昭和二〇年(一九四五)八月八日、富田林警察署管内の白木村(現河南町)宮戸で、米軍戦闘機の機銃掃射を受けて二人の男性が死亡した。富田林町別井の南東約四〇〇メートルの所でのことである。撃たれたのは、白木村北加納の祝金治(当時四九歳)と同村白木の幾谷重次郎(当時七一歳)であった。祝金治は配給米をリヤカーに積んで、白木村を南北に走る広い道路を北に向かって家に帰る途中であった。幾谷重次郎は、牛の餌を田んぼへ刈りに行っての帰りがけで、祝が歩いていた広い道路と交差している野道を北東に進んでいて、広い道路を斜めに横断した直後のことであった。祝金治の長男の妻満子が姑イノから何度か聞いた話によると、金治は足首を銃弾でちぎられていて、駆け付けた村人によって大字寺田の診療所に運ばれたが、出血多量で死亡した。金治は、大阪阿倍野で自転車部品の卸商をしていたが、戦争が激しくなってからイノの実家のある白木村に疎開していた。金治には、二〇歳の娘と一三歳と一〇歳の息子と、さらにその下にも娘があった。
幾谷重次郎は、胸を打ち抜かれて、野道に沿って流れる川の中に倒れた。長男の妻イトが、知らせを聞いて駆け付けた時、広い道路に倒れた祝金治が運ばれて行くところだった。重次郎は、すでに息がなかった。家に連れて帰って、イトが重次郎の胸に包帯を巻いた。銃弾は、胸から背中に抜けていた。重次郎は、日露戦争に出征して戦争の恐ろしさが骨身に染みていただけに、空襲警報が出るたびに人一倍恐がったという(平成五年一〇月一五日、一一月九日、富田林市史編集室の聞き取り調査による)。
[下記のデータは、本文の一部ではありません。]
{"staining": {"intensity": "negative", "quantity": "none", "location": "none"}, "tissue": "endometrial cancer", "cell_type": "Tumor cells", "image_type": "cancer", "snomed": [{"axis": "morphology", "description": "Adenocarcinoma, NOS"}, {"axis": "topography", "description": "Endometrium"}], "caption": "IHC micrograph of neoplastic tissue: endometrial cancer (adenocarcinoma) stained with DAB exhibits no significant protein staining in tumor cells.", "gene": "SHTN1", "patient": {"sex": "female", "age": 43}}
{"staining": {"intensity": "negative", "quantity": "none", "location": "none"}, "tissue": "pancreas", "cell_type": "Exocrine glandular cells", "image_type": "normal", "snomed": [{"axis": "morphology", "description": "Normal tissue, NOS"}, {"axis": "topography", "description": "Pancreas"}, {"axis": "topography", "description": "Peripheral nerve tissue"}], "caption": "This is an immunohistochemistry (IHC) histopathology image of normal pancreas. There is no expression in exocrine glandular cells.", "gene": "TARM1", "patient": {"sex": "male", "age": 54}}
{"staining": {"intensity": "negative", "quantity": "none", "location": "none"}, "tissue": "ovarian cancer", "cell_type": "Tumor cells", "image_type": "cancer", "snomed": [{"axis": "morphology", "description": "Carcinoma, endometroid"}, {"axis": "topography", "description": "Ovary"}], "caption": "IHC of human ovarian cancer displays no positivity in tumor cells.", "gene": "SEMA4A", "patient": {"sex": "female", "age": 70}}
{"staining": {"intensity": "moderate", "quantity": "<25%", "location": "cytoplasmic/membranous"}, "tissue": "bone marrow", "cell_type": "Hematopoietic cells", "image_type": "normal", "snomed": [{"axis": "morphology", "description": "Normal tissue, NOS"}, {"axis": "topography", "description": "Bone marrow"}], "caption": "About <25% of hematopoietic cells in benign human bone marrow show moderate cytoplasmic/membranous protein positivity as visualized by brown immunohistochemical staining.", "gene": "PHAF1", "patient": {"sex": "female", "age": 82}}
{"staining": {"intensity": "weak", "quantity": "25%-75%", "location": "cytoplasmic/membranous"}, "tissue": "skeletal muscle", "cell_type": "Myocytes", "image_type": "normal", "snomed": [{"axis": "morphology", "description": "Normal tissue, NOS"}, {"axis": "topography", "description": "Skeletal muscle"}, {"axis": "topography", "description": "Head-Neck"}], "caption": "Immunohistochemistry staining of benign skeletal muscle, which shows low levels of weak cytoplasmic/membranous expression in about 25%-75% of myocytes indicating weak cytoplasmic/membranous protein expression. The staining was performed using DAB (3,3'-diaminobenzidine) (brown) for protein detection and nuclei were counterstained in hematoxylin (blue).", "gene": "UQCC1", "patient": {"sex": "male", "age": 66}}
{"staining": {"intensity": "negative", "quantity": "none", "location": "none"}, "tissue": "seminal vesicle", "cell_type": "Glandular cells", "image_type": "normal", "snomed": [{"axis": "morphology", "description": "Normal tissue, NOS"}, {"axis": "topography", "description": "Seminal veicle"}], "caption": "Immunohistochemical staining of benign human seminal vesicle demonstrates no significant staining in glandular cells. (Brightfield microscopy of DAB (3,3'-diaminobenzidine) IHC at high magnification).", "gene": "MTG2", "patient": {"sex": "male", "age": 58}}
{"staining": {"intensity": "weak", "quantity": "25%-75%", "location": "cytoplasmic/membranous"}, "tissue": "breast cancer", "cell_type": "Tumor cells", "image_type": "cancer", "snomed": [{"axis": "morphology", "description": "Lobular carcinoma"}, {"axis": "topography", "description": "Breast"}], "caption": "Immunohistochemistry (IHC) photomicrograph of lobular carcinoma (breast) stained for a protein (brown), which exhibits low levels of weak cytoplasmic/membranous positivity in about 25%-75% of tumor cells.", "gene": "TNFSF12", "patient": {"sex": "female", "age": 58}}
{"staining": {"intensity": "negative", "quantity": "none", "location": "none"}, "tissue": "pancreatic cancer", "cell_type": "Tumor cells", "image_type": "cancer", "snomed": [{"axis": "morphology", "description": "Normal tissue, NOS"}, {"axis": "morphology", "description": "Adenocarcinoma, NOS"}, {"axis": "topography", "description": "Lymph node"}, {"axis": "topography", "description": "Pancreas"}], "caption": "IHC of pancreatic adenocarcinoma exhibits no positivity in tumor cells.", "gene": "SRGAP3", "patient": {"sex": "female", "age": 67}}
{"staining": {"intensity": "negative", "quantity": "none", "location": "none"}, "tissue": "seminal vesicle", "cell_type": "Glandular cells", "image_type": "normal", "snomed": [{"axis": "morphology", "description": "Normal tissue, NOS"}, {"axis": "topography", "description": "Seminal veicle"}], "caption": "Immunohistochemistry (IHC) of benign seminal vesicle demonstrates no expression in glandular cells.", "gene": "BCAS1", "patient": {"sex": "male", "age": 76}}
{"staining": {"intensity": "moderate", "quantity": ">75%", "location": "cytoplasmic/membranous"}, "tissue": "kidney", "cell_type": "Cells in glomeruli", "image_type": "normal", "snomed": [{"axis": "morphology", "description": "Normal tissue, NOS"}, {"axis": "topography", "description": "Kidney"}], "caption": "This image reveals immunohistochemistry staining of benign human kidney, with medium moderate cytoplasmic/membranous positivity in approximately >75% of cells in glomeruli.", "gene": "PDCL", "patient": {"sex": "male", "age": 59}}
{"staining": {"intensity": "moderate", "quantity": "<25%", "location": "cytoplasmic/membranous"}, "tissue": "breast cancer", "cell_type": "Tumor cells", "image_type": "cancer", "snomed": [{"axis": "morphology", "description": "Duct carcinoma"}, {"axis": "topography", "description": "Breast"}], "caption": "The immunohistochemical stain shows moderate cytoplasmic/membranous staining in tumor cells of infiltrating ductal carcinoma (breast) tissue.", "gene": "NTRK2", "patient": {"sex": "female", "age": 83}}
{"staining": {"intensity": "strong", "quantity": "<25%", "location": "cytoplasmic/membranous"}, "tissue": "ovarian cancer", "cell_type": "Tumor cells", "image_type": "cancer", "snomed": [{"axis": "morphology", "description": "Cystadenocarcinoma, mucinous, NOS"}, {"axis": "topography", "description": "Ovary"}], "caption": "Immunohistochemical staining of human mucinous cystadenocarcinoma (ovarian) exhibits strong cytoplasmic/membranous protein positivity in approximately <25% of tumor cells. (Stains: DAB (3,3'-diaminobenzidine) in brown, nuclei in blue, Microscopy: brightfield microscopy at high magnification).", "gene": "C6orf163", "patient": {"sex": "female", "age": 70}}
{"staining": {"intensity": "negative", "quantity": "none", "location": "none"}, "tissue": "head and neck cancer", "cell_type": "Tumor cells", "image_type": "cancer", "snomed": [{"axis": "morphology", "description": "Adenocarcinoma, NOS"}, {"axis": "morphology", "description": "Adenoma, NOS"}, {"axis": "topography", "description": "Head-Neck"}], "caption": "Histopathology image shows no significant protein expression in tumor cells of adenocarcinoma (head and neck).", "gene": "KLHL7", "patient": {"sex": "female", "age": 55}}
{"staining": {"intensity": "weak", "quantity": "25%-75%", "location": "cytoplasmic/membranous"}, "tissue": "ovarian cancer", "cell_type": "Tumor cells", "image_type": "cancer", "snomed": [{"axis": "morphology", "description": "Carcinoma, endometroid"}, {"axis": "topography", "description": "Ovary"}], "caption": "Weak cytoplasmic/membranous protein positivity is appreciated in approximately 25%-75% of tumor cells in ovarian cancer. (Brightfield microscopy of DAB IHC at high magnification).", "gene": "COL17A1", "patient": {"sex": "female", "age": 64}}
新聞報道によると、八月八日午前中、P51約七〇機が紀伊半島西南部から侵入し、大阪、兵庫、奈良、香川各府県の航空施設、鉄道、船舶などを分散襲撃したという。大阪府消防課作戦室「空襲被害詳報」には、東住吉区(現在の平野区の地域)から堺、泉大津、岸和田、泉佐野、古市、八尾、富田林にかけて被害があり、死者一五人、重軽傷二四人、全焼二戸、半焼一戸と記録されている。
幾谷重次郎と祝金治が撃たれたのは、八日の午前一〇時ごろであった。米軍戦闘機三、四機が、白木村を北から南へ飛び抜けた。このうちの一機が、通行中の人影めがけて気まぐれに銃弾を浴びせた。重次郎と金治は、その犠牲となった。